> [Exercise details]:
Skip the images; return every entry exactly.

[Revision tracking records]
★ ★ ★

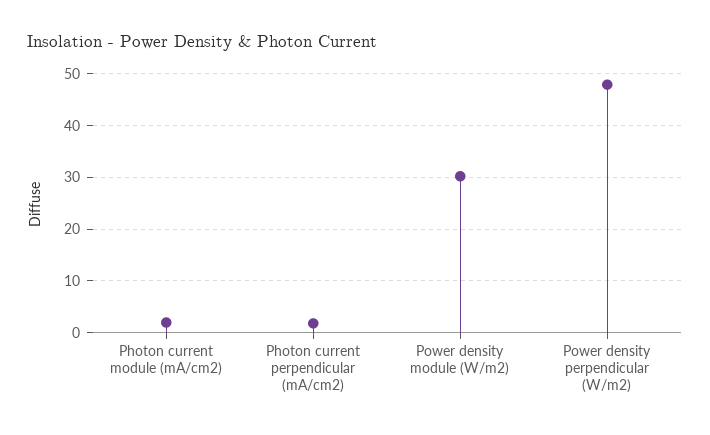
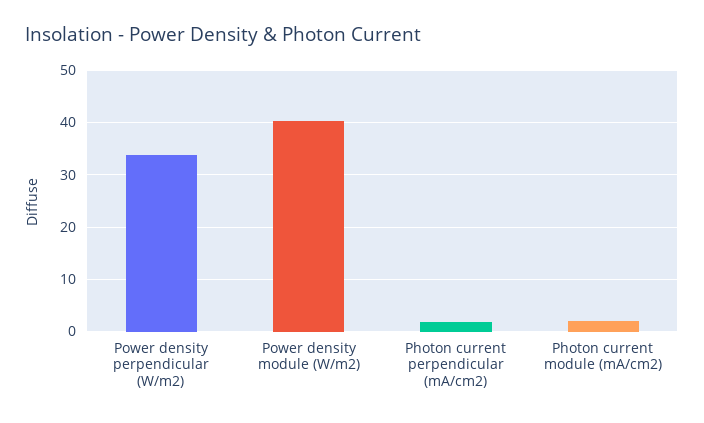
  {
    "Photon current module (mA/cm2)": 2,
    "Photon current perpendicular (mA/cm2)": 2,
-   "Power density module (W/m2)": 30,
+   "Power density module (W/m2)": 40,
-   "Power density perpendicular (W/m2)": 48
+   "Power density perpendicular (W/m2)": 34
  }

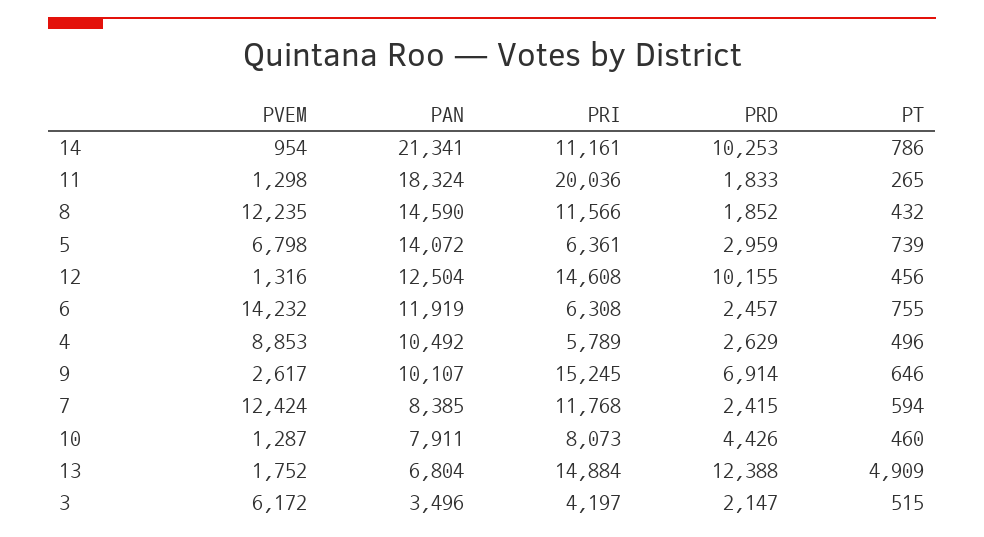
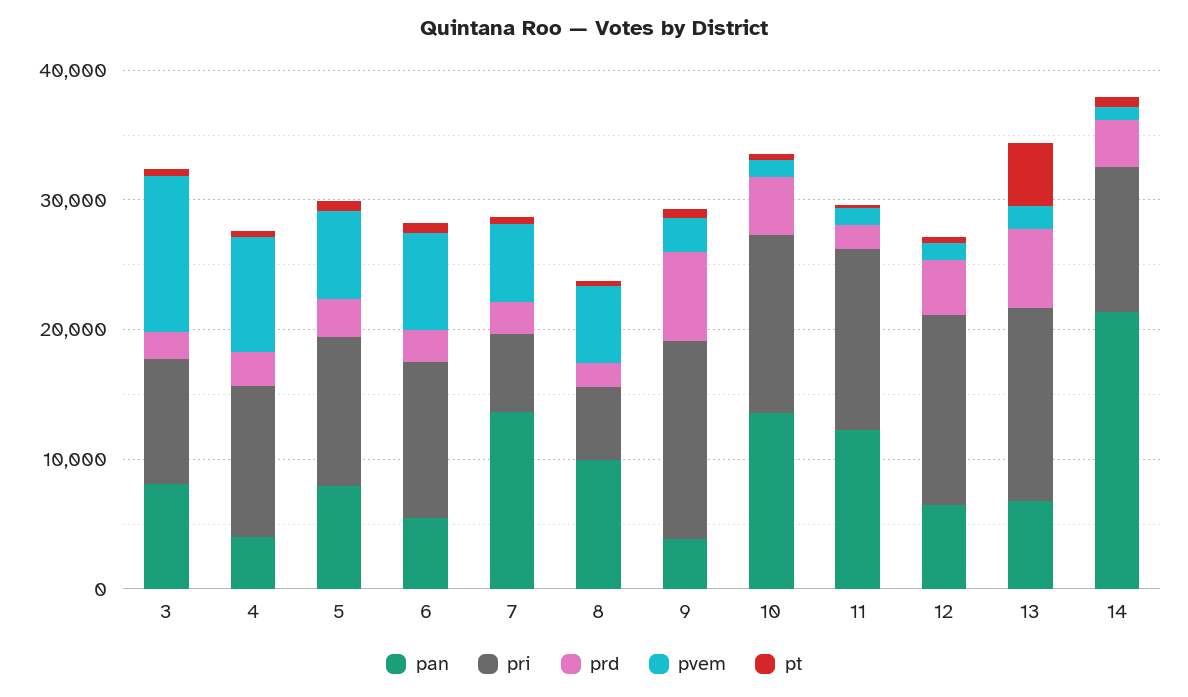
  {
    "PVEM": {
      "14": 954,
      "11": 1298,
-     "8": 12235,
+     "8": 6000,
      "5": 6798,
      "12": 1316,
-     "6": 14232,
+     "6": 8000,
      "4": 8853,
      "9": 2617,
-     "7": 12424,
+     "7": 6000,
      "10": 1287,
      "13": 1752,
-     "3": 6172
+     "3": 12000
    },
    "PAN": {
      "14": 21341,
-     "11": 18324,
+     "11": 12000,
-     "8": 14590,
+     "8": 10000,
-     "5": 14072,
+     "5": 8000,
-     "12": 12504,
+     "12": 6000,
-     "6": 11919,
+     "6": 6000,
-     "4": 10492,
+     "4": 4000,
-     "9": 10107,
+     "9": 4000,
-     "7": 8385,
+     "7": 14000,
-     "10": 7911,
+     "10": 14000,
      "13": 6804,
-     "3": 3496
+     "3": 8000
    },
    "PRI": {
      "14": 11161,
-     "11": 20036,
+     "11": 14000,
-     "8": 11566,
+     "8": 6000,
-     "5": 6361,
+     "5": 12000,
      "12": 14608,
-     "6": 6308,
+     "6": 12000,
-     "4": 5789,
+     "4": 12000,
      "9": 15245,
-     "7": 11768,
+     "7": 6000,
-     "10": 8073,
+     "10": 14000,
      "13": 14884,
-     "3": 4197
+     "3": 10000
    },
    "PRD": {
-     "14": 10253,
+     "14": 4000,
      "11": 1833,
      "8": 1852,
      "5": 2959,
-     "12": 10155,
+     "12": 4000,
      "6": 2457,
      "4": 2629,
      "9": 6914,
      "7": 2415,
      "10": 4426,
-     "13": 12388,
+     "13": 6000,
      "3": 2147
    },
    "PT": {
      "14": 786,
      "11": 265,
      "8": 432,
      "5": 739,
      "12": 456,
      "6": 755,
      "4": 496,
      "9": 646,
      "7": 594,
      "10": 460,
      "13": 4909,
      "3": 515
    }
  }

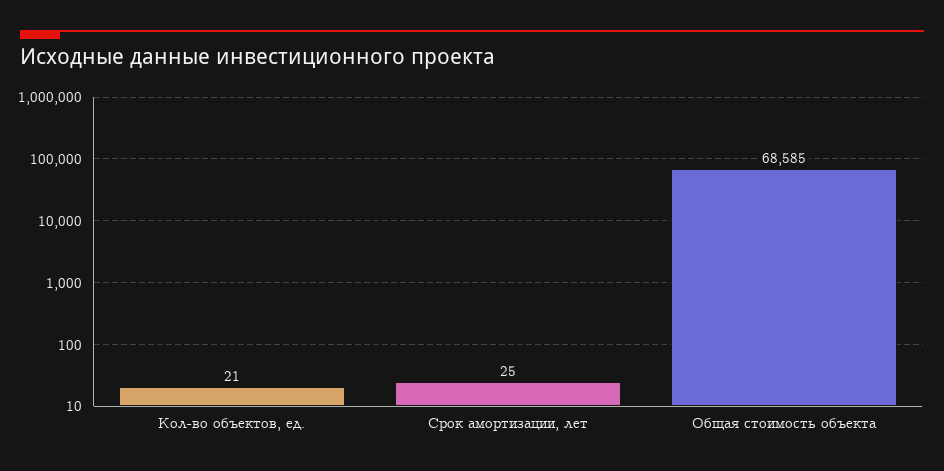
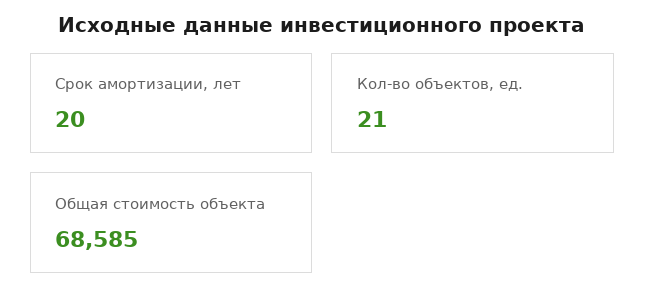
  {
    "Кол-во объектов, ед.": 21,
-   "Срок амортизации, лет": 25,
+   "Срок амортизации, лет": 20,
    "Общая стоимость объекта": 68585
  }

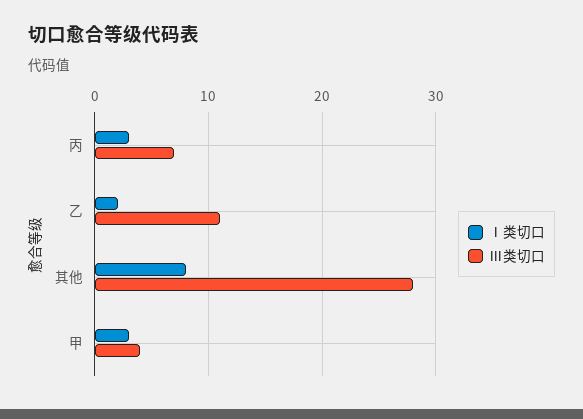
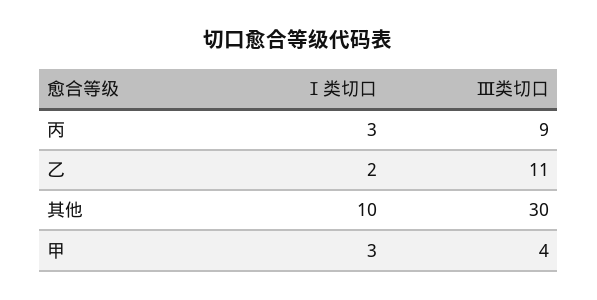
  {
    "Ⅰ类切口": {
      "丙": 3,
      "乙": 2,
-     "其他": 8,
+     "其他": 10,
      "甲": 3
    },
    "Ⅲ类切口": {
-     "丙": 7,
+     "丙": 9,
      "乙": 11,
-     "其他": 28,
+     "其他": 30,
      "甲": 4
    }
  }

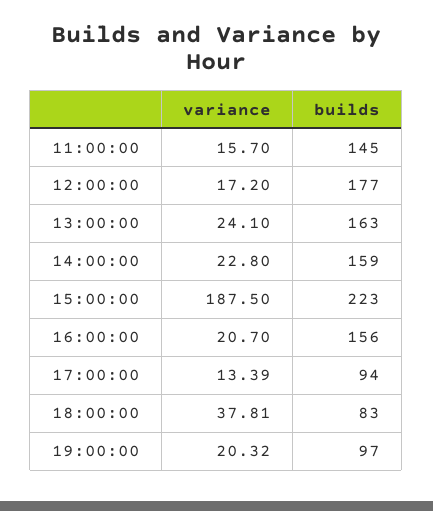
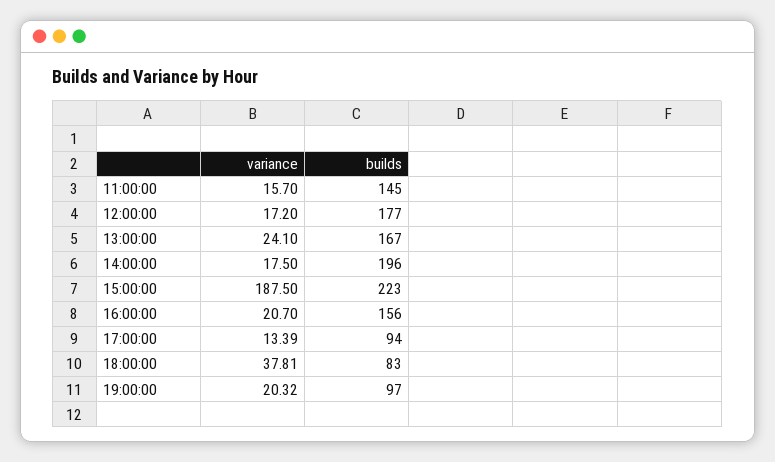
  {
    "variance": {
      "11:00:00": 15.7,
      "12:00:00": 17.2,
      "13:00:00": 24.1,
-     "14:00:00": 22.8,
+     "14:00:00": 17.5,
      "15:00:00": 187.5,
      "16:00:00": 20.7,
      "17:00:00": 13.39,
      "18:00:00": 37.81,
      "19:00:00": 20.32
    },
    "builds": {
      "11:00:00": 145,
      "12:00:00": 177,
-     "13:00:00": 163,
+     "13:00:00": 167,
-     "14:00:00": 159,
+     "14:00:00": 196,
      "15:00:00": 223,
      "16:00:00": 156,
      "17:00:00": 94,
      "18:00:00": 83,
      "19:00:00": 97
    }
  }

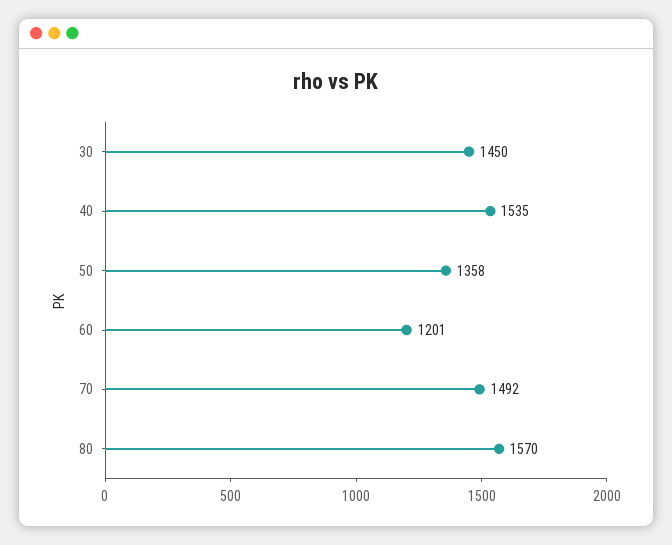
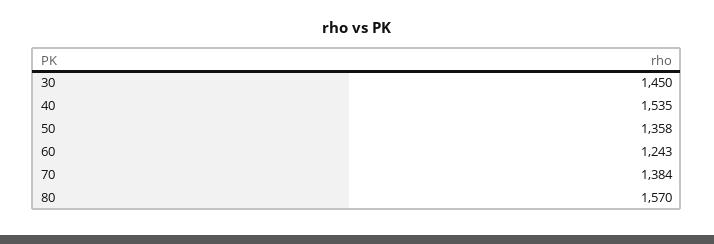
  {
    "30": 1450,
    "40": 1535,
    "50": 1358,
-   "60": 1201,
+   "60": 1243,
-   "70": 1492,
+   "70": 1384,
    "80": 1570
  }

★ ★ ★

> [Solution for this exercise]:
  {
    "Photon current module (mA/cm2)": 2,
    "Photon current perpendicular (mA/cm2)": 2,
-   "Power density module (W/m2)": 30,
+   "Power density module (W/m2)": 40,
-   "Power density perpendicular (W/m2)": 48
+   "Power density perpendicular (W/m2)": 34
  }

  {
    "PVEM": {
      "14": 954,
      "11": 1298,
-     "8": 12235,
+     "8": 6000,
      "5": 6798,
      "12": 1316,
-     "6": 14232,
+     "6": 8000,
      "4": 8853,
      "9": 2617,
-     "7": 12424,
+     "7": 6000,
      "10": 1287,
      "13": 1752,
-     "3": 6172
+     "3": 12000
    },
    "PAN": {
      "14": 21341,
-     "11": 18324,
+     "11": 12000,
-     "8": 14590,
+     "8": 10000,
-     "5": 14072,
+     "5": 8000,
-     "12": 12504,
+     "12": 6000,
-     "6": 11919,
+     "6": 6000,
-     "4": 10492,
+     "4": 4000,
-     "9": 10107,
+     "9": 4000,
-     "7": 8385,
+     "7": 14000,
-     "10": 7911,
+     "10": 14000,
      "13": 6804,
-     "3": 3496
+     "3": 8000
    },
    "PRI": {
      "14": 11161,
-     "11": 20036,
+     "11": 14000,
-     "8": 11566,
+     "8": 6000,
-     "5": 6361,
+     "5": 12000,
      "12": 14608,
-     "6": 6308,
+     "6": 12000,
-     "4": 5789,
+     "4": 12000,
      "9": 15245,
-     "7": 11768,
+     "7": 6000,
-     "10": 8073,
+     "10": 14000,
      "13": 14884,
-     "3": 4197
+     "3": 10000
    },
    "PRD": {
-     "14": 10253,
+     "14": 4000,
      "11": 1833,
      "8": 1852,
      "5": 2959,
-     "12": 10155,
+     "12": 4000,
      "6": 2457,
      "4": 2629,
      "9": 6914,
      "7": 2415,
      "10": 4426,
-     "13": 12388,
+     "13": 6000,
      "3": 2147
    },
    "PT": {
      "14": 786,
      "11": 265,
      "8": 432,
      "5": 739,
      "12": 456,
      "6": 755,
      "4": 496,
      "9": 646,
      "7": 594,
      "10": 460,
      "13": 4909,
      "3": 515
    }
  }

  {
    "Кол-во объектов, ед.": 21,
-   "Срок амортизации, лет": 25,
+   "Срок амортизации, лет": 20,
    "Общая стоимость объекта": 68585
  }

  {
    "Ⅰ类切口": {
      "丙": 3,
      "乙": 2,
-     "其他": 8,
+     "其他": 10,
      "甲": 3
    },
    "Ⅲ类切口": {
-     "丙": 7,
+     "丙": 9,
      "乙": 11,
-     "其他": 28,
+     "其他": 30,
      "甲": 4
    }
  }

  {
    "variance": {
      "11:00:00": 15.7,
      "12:00:00": 17.2,
      "13:00:00": 24.1,
-     "14:00:00": 22.8,
+     "14:00:00": 17.5,
      "15:00:00": 187.5,
      "16:00:00": 20.7,
      "17:00:00": 13.39,
      "18:00:00": 37.81,
      "19:00:00": 20.32
    },
    "builds": {
      "11:00:00": 145,
      "12:00:00": 177,
-     "13:00:00": 163,
+     "13:00:00": 167,
-     "14:00:00": 159,
+     "14:00:00": 196,
      "15:00:00": 223,
      "16:00:00": 156,
      "17:00:00": 94,
      "18:00:00": 83,
      "19:00:00": 97
    }
  }

  {
    "30": 1450,
    "40": 1535,
    "50": 1358,
-   "60": 1201,
+   "60": 1243,
-   "70": 1492,
+   "70": 1384,
    "80": 1570
  }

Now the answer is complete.